When running on CRI-O Engine the following entry will show up in the ErrorLogs.txt:

`2024-03-15 08:27:36.136 Info: MarkLogic Server is running in a container using CRI-O runtime. A maximum of <x> huge pages will be used if available.`

Where is calculated as described in the [Configuring HugePages](https://github.com/marklogic/marklogic-docker/pull/configuring-hugepages) section.
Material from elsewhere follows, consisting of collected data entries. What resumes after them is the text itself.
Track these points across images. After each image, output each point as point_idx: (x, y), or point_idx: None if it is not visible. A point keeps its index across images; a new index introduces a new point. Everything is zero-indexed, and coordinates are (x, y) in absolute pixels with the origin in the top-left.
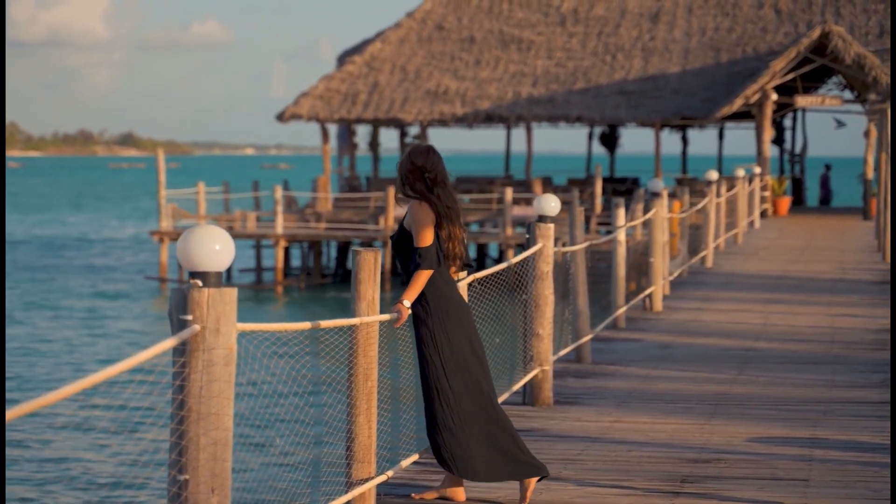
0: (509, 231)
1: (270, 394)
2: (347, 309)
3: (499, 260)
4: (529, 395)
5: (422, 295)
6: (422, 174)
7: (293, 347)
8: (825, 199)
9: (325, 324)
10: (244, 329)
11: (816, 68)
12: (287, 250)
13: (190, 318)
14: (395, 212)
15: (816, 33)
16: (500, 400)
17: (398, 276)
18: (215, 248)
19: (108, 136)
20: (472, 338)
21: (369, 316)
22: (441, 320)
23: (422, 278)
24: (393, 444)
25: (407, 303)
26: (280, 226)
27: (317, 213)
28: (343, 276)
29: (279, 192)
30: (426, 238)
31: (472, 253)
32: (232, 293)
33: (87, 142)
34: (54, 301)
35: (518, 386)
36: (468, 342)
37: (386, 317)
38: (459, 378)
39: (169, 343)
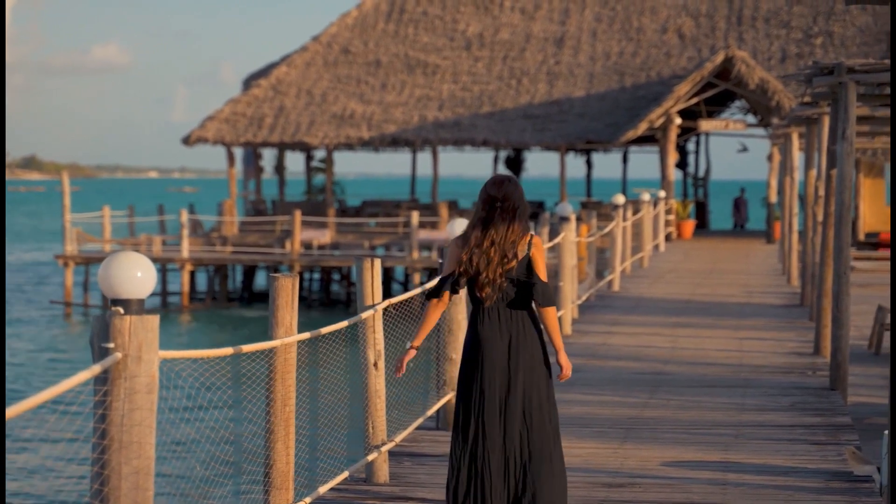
0: (415, 254)
1: (189, 420)
2: (255, 332)
3: (405, 283)
4: (443, 420)
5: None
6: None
7: (207, 371)
8: (739, 222)
9: (248, 348)
10: (167, 356)
11: (720, 93)
12: (193, 274)
13: (111, 345)
14: (302, 235)
15: (720, 58)
16: (414, 425)
17: (302, 300)
18: (137, 275)
19: (11, 160)
20: (488, 376)
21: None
22: (463, 359)
23: (425, 312)
24: (311, 469)
25: (409, 345)
26: (186, 249)
27: (222, 237)
28: (249, 300)
29: (185, 216)
30: (445, 267)
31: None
32: (154, 320)
33: None
34: None
35: (432, 411)
36: (482, 381)
37: (305, 335)
38: (467, 417)
39: (90, 372)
# Known Issues and Limitations

## CentOS base docker image

1. The image must be run in privileged mode. At the moment if the image isn't run as privileged many calls that use `sudo` during the supporting script will fail due to lack of required permissions as the image will not be able to create a user with the required permissions.
2. Using the "leave" button in the Admin interface to remove a node from a cluster may not succeed, depending on your network configuration. Use the Management API to remove a node from a cluster. See: [https://docs.marklogic.com/REST/DELETE/admin/v1/host-config](https://docs.marklogic.com/REST/DELETE/admin/v1/host-config).
3. Rejoining a node to a cluster, that had previously left that cluster, may not succeed.
4. MarkLogic Server will default to the UTC timezone.
5. The latest released version of CentOS 7 has known security vulnerabilities with respect to glib2 (CVE-2015-8387, CVE-2015-8390, CVE-2015-8394), glibc (CVE-2019-1010022), pcre (CVE-2015-8380, CVE-2015-8387, CVE-2015-8390, CVE-2015-8393, CVE-2015-8394), SQLite (CVE-2019-5827), nss (CVE-2014-3566), and bind-license (CVE-2023-6516, CVE-2023-5679, CVE-2023-5517, CVE-2023-50868, CVE-2023-50387, CVE-2023-4408). These libraries are included in the CentOS base image but, to-date, no fixes have been made available. Even though these libraries may be present in the base image that is used by MarkLogic Server, they are not used by MarkLogic Server itself, hence there is no impact or mitigation required.

## RedHat UBI base docker image

1. The image must be run in privileged mode. If the image isn't run as privileged, the calls that use `sudo` in the startup script will fail due to lack of required permissions as the image will not be able to create a user with the required permissions. To run in non-privileged mode, use one of the “rootless” image options.
2. Using the "leave" button in the Admin interface to remove a node from a cluster may not succeed, depending on your network configuration. Use the Management API to remove a node from a cluster. See: [https://docs.marklogic.com/REST/DELETE/admin/v1/host-config](https://docs.marklogic.com/REST/DELETE/admin/v1/host-config).
3. Rejoining a node to a cluster, that had previously left that cluster, may not succeed.
4. MarkLogic Server will default to the UTC timezone.
5. The latest released version of RedHat UBI 8 has known security vulnerabilities :
- glibc (CVE-2019-1010022) for which RedHat does not consider to be a vulnerability.
- kernel-headers (CVE-2023-6546).
- pip (GHSA-gpvv-69j7-gwj8) and setuptools (GHSA-r9hx-vwmv-q579).
- less (CVE-2024-32487).

These libraries are included in the RedHat UBI 8 base image but, to-date, no fixes have been made available. Even though these libraries may be present in the base image that is used by MarkLogic Server, they are not used by MarkLogic Server itself, hence there is no impact or mitigation required.